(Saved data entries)
******

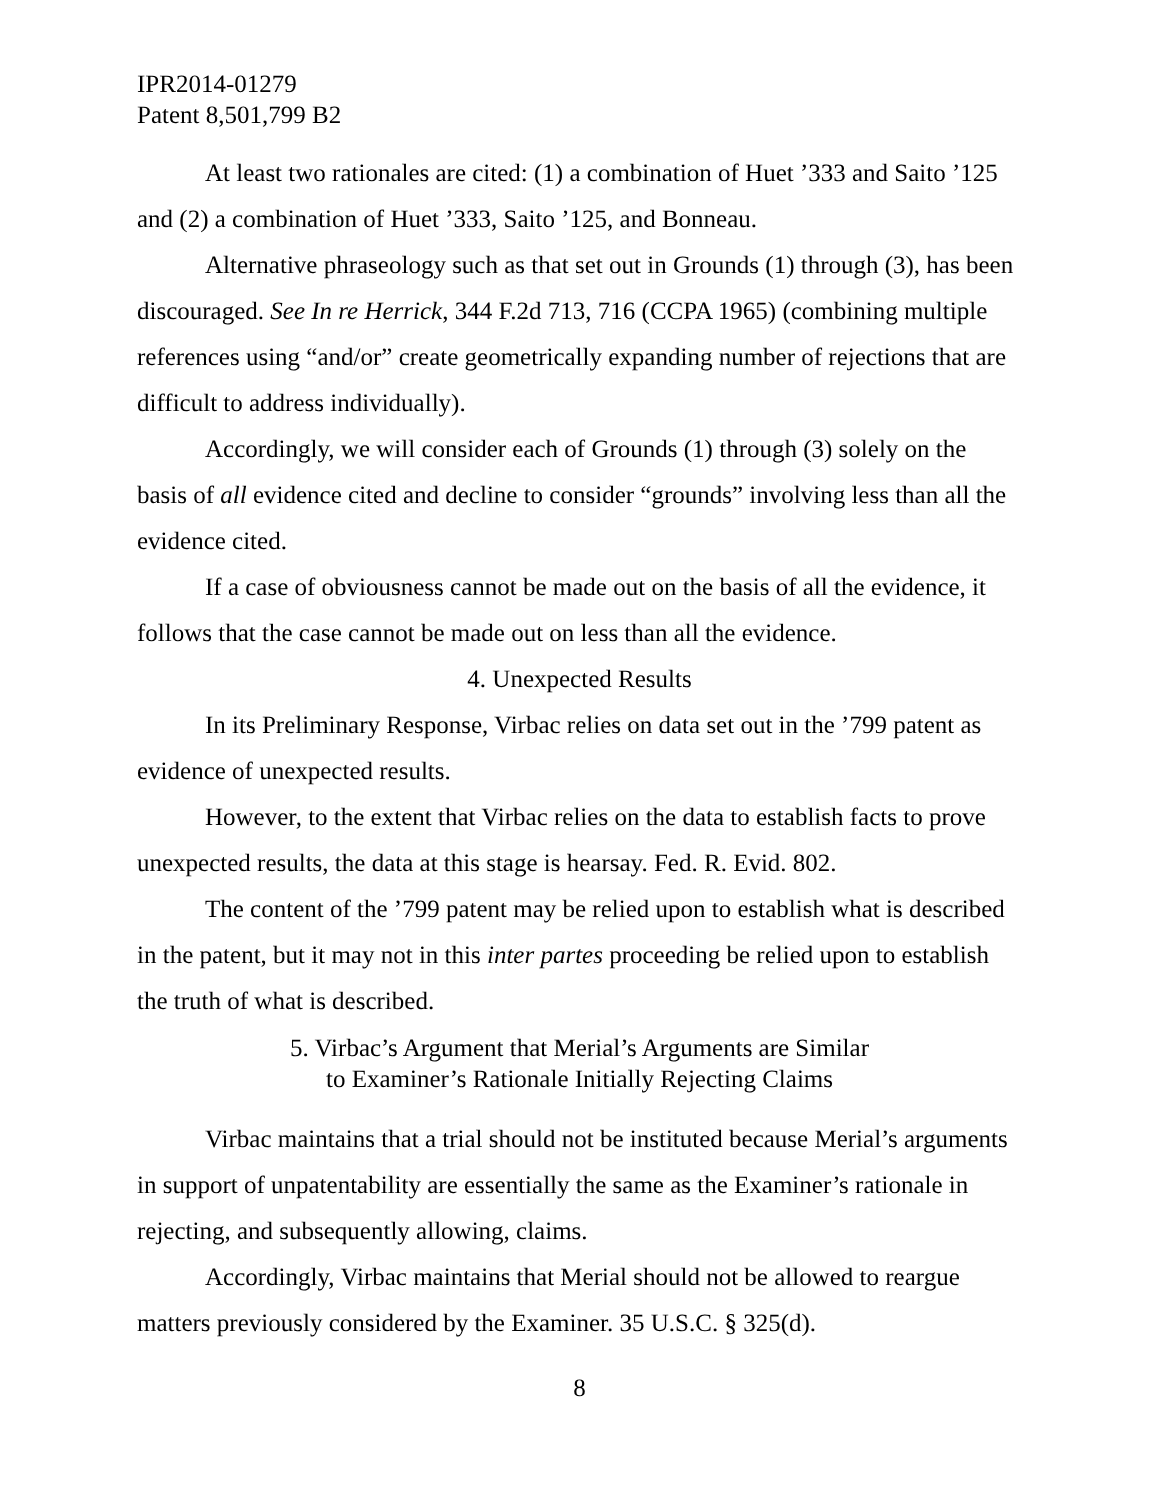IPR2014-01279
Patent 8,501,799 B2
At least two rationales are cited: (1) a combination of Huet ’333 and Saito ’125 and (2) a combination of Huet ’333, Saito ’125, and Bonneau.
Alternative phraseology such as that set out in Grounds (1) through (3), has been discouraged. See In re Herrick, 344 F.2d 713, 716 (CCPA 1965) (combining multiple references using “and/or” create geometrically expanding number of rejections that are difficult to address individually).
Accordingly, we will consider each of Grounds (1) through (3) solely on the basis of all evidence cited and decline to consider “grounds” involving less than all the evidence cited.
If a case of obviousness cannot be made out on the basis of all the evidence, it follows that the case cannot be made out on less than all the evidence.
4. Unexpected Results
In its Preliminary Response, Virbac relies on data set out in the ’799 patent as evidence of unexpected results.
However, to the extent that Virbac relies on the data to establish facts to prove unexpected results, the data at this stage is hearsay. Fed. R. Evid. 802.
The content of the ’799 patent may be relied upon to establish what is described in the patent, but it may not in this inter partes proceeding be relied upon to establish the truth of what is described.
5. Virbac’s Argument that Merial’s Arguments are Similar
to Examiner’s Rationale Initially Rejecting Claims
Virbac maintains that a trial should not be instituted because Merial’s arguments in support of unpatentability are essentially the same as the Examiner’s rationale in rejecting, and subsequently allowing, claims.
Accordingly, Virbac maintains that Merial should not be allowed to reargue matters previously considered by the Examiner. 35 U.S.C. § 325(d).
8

******

▶ WORK TO BE COMPLETED
If a line in the records includes the string "relies", copy it.

▶ TASK RESULT
In its Preliminary Response, Virbac relies on data set out in the ’799 patent as evidence of unexpected results.
However, to the extent that Virbac relies on the data to establish facts to prove unexpected results, the data at this stage is hearsay. Fed. R. Evid. 802.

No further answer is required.